**Task requirements:** A complete answer retypes each of the records below precisely and includes none of the pictures.

**Source records:**
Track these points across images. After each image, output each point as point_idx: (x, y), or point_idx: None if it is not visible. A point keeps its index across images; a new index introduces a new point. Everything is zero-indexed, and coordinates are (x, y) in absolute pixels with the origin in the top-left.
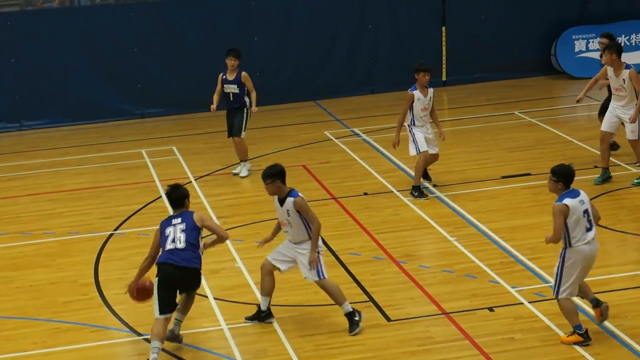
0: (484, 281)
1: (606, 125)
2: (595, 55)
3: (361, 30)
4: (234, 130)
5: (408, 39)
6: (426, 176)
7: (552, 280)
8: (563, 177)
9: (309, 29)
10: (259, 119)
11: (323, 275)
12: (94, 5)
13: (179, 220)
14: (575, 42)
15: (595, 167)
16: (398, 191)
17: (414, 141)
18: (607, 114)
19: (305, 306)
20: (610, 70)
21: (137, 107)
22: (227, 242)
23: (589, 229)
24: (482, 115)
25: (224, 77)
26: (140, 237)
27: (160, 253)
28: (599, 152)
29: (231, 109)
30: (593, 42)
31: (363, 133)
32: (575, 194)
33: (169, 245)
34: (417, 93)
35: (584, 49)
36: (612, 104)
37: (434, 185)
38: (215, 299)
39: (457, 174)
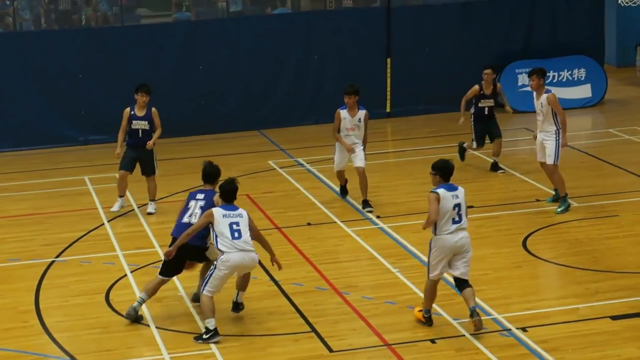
0: None
1: (538, 155)
2: None
3: (306, 60)
4: (147, 170)
5: (353, 70)
6: (367, 204)
7: (494, 313)
8: (440, 170)
9: (254, 58)
10: (204, 147)
11: (205, 289)
12: (39, 30)
13: (202, 196)
14: (518, 75)
15: (537, 200)
16: (341, 222)
17: (334, 157)
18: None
19: (247, 336)
20: (534, 94)
21: (81, 133)
22: None
23: (456, 222)
24: (426, 147)
25: (132, 112)
26: (83, 264)
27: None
28: (540, 186)
29: (138, 146)
30: None
31: (307, 163)
32: (451, 188)
33: (185, 219)
34: (344, 112)
35: (527, 82)
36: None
37: (377, 217)
38: (157, 327)
39: (400, 205)
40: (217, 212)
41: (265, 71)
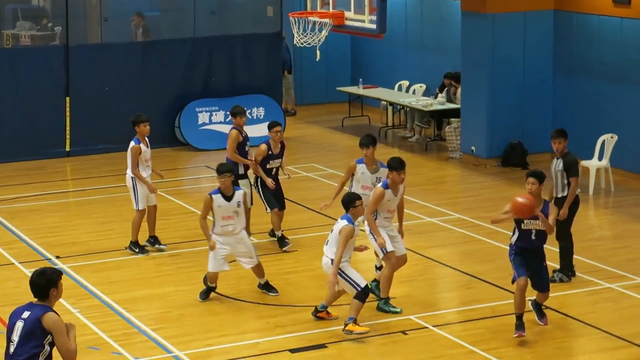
0: (107, 352)
1: None
2: (219, 127)
3: None
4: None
5: (32, 109)
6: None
7: (175, 350)
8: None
9: None
10: None
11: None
12: None
13: None
14: (198, 114)
15: None
16: (20, 263)
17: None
18: None
19: None
20: (388, 192)
21: None
22: None
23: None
24: (107, 186)
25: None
26: None
27: None
28: None
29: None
30: (216, 114)
31: None
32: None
33: None
34: (142, 146)
35: (207, 121)
36: None
37: (57, 257)
38: None
39: (80, 245)
40: None
41: None
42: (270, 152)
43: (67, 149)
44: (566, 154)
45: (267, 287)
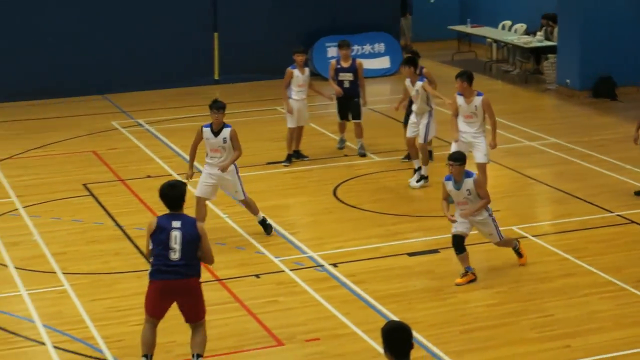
0: (251, 252)
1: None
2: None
3: (143, 35)
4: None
5: (184, 42)
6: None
7: (309, 251)
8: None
9: (93, 30)
10: (54, 108)
11: (245, 195)
12: None
13: None
14: (327, 48)
15: (345, 155)
16: (177, 174)
17: (289, 115)
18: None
19: (95, 274)
20: (460, 98)
21: None
22: (25, 217)
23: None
24: (252, 110)
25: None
26: None
27: None
28: (349, 144)
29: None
30: None
31: (146, 124)
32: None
33: None
34: (295, 71)
35: (335, 55)
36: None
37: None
38: (15, 268)
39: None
40: None
41: (102, 44)
42: (339, 66)
43: (216, 77)
44: None
45: (263, 224)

**Exercise response:**
Track these points across images. After each image, output each point as point_idx: (x, y), or point_idx: None if it is not visible. A point keeps its index across images; a new index introduces a new point. Everything is zero-indexed, and coordinates are (x, y) in absolute pixels with the origin in the top-left.
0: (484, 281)
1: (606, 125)
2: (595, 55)
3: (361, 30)
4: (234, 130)
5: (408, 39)
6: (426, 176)
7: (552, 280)
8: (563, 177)
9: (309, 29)
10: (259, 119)
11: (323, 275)
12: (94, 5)
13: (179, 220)
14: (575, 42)
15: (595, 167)
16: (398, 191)
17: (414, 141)
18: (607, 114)
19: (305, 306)
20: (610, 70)
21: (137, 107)
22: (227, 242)
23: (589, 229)
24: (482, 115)
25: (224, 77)
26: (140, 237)
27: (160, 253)
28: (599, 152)
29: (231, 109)
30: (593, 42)
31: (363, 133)
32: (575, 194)
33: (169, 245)
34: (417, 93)
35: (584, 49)
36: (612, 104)
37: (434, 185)
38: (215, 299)
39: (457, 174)
0: None
1: (538, 155)
2: None
3: (306, 60)
4: (147, 170)
5: (353, 70)
6: (367, 204)
7: (494, 313)
8: (440, 170)
9: (254, 58)
10: (204, 147)
11: (205, 289)
12: (39, 30)
13: (202, 196)
14: (518, 75)
15: (537, 200)
16: (341, 222)
17: (334, 157)
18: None
19: (247, 336)
20: (534, 94)
21: (81, 133)
22: None
23: (456, 222)
24: (426, 147)
25: (132, 112)
26: (83, 264)
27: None
28: (540, 186)
29: (138, 146)
30: None
31: (307, 163)
32: (451, 188)
33: (185, 219)
34: (344, 112)
35: (527, 82)
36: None
37: (377, 217)
38: (157, 327)
39: (400, 205)
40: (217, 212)
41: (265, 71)
0: (107, 352)
1: None
2: (219, 127)
3: None
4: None
5: (32, 109)
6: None
7: (175, 350)
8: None
9: None
10: None
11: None
12: None
13: None
14: (198, 114)
15: None
16: (20, 263)
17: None
18: None
19: None
20: (388, 192)
21: None
22: None
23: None
24: (107, 186)
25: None
26: None
27: None
28: None
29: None
30: (216, 114)
31: None
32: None
33: None
34: (142, 146)
35: (207, 121)
36: None
37: (57, 257)
38: None
39: (80, 245)
40: None
41: None
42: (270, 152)
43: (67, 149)
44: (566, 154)
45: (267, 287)
0: (251, 252)
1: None
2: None
3: (143, 35)
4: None
5: (184, 42)
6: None
7: (309, 251)
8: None
9: (93, 30)
10: (54, 108)
11: (245, 195)
12: None
13: None
14: (327, 48)
15: (345, 155)
16: (177, 174)
17: (289, 115)
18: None
19: (95, 274)
20: (460, 98)
21: None
22: (25, 217)
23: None
24: (252, 110)
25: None
26: None
27: None
28: (349, 144)
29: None
30: None
31: (146, 124)
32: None
33: None
34: (295, 71)
35: (335, 55)
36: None
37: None
38: (15, 268)
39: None
40: None
41: (102, 44)
42: (339, 66)
43: (216, 77)
44: None
45: (263, 224)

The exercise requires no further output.